Rate limiting. Sign-in attempts, friend invites, contact-discovery requests, and form submissions are all rate-limited per user and per IP to prevent brute-force and enumeration attacks.
CSRF and origin checks. Every state-changing API request must come from a same-origin browser context. Cross-site request forgery is blocked at the function level.
Web Application Firewall. Netlify's edge layer blocks common attack patterns (SQL injection probes, automated scanners, known-bad IP ranges).
Webhook signature verification. Inbound webhooks from Resend, Stripe, and similar services are cryptographically verified before being processed, so an attacker cannot forge a "user unsubscribed" or "subscription cancelled" event.
Audit logging. Security-relevant actions are logged with timestamps, IP-country codes, and truncated IP addresses so we can investigate incidents quickly.
Principle of least privilege. Only the people who genuinely need access to a given system have access to it. We do not maintain ad-hoc shared logins; every team member accesses systems under their own credentials.
Annual security audit. Farside performs a written security audit of its codebase and infrastructure at least annually, and acts on any High-severity findings within 30 days.
We will tell you, and quickly.
If a security breach affects your personal data in a way likely to result in a risk to your rights or freedoms, we will notify the relevant supervisory authority within 72 hours of becoming aware of the breach (as required by GDPR Article 33).
If the breach is likely to result in a high risk to you, we will also notify you directly, in plain language, without undue delay (GDPR Article 34). The notification will describe what happened, what data was involved, what we are doing in response, and what steps you can take to protect yourself.
We maintain an internal incident-response plan and review it after each material incident.
We do not make significant decisions about you using only automation.
Farside does not use any fully automated decision-making (with no human involvement) that produces legal or similarly significant effects on you, within the meaning of GDPR Article 22.
Some service surfaces are personalised by simple logic — for example the Passport may suggest destinations that overlap with your friends' wishlists, or surface a travel-personality summary based on your visit history. These are presentational features only. They do not create legal effects, do not restrict access to any service, and do not result in any consequential decision being made about you.
If we ever introduce automated decision-making with legal or significant effects, we will update this policy in advance and seek your consent where required.
We'll tell you before any material change.
We may update this policy from time to time as Farside evolves, as we add new services or service providers, or as the legal landscape changes. Every revision will be dated at the top of this page and assigned a version number.
For material changes — meaning changes that affect how your data is collected, used, shared, or retained — we will notify you in advance by email (if you have an account) and by a banner on farside.earth.
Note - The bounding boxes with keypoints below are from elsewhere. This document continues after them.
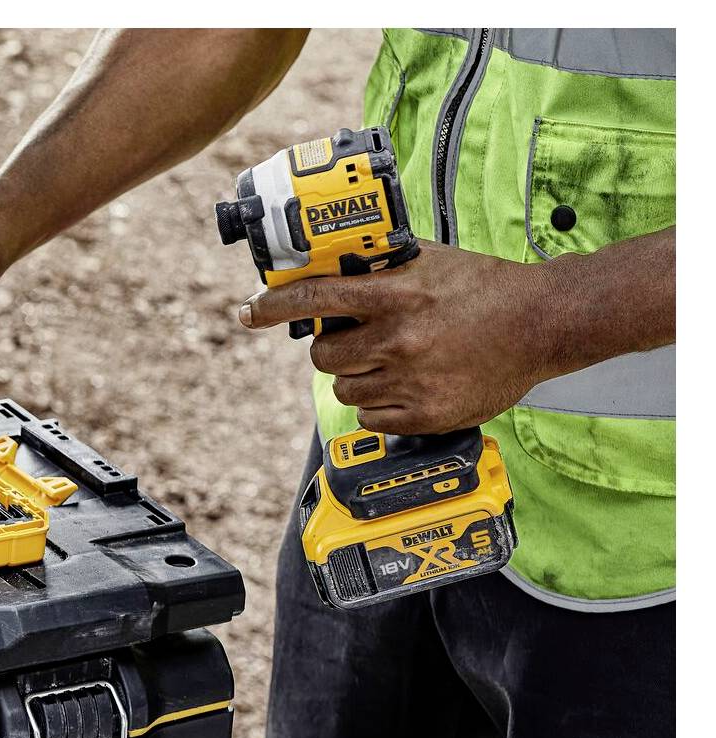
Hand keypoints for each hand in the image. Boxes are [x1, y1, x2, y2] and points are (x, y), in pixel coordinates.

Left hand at [237, 242, 561, 433]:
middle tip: (359, 340)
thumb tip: (328, 267)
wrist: (543, 322)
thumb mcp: (428, 261)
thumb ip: (378, 268)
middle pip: (323, 356)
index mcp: (396, 295)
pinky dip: (380, 405)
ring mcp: (411, 380)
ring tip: (394, 361)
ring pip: (345, 389)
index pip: (314, 298)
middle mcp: (399, 339)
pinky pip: (371, 418)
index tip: (251, 311)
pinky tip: (407, 384)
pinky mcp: (425, 414)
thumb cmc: (486, 289)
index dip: (273, 306)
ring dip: (358, 377)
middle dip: (333, 348)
You will have a reasonable opportunity to review the changes before they take effect, and to delete your account if you object.
Past versions of this policy are retained internally and can be made available on request.
One inbox for all data-protection matters.
For any question, concern, or request related to this policy or to the personal data we hold about you:
Email: privacy@farside.earth
General contact: hello@farside.earth
Operating entity: Farside, operated from Hong Kong.
We aim to respond to all data-protection requests within seven calendar days and to resolve them within 30 days. Where local law sets shorter or longer response windows we comply with whichever provides the stronger right.
If you are not satisfied with our response, you have the right to lodge a complaint with the data-protection supervisory authority in your country, as described in section 9 above.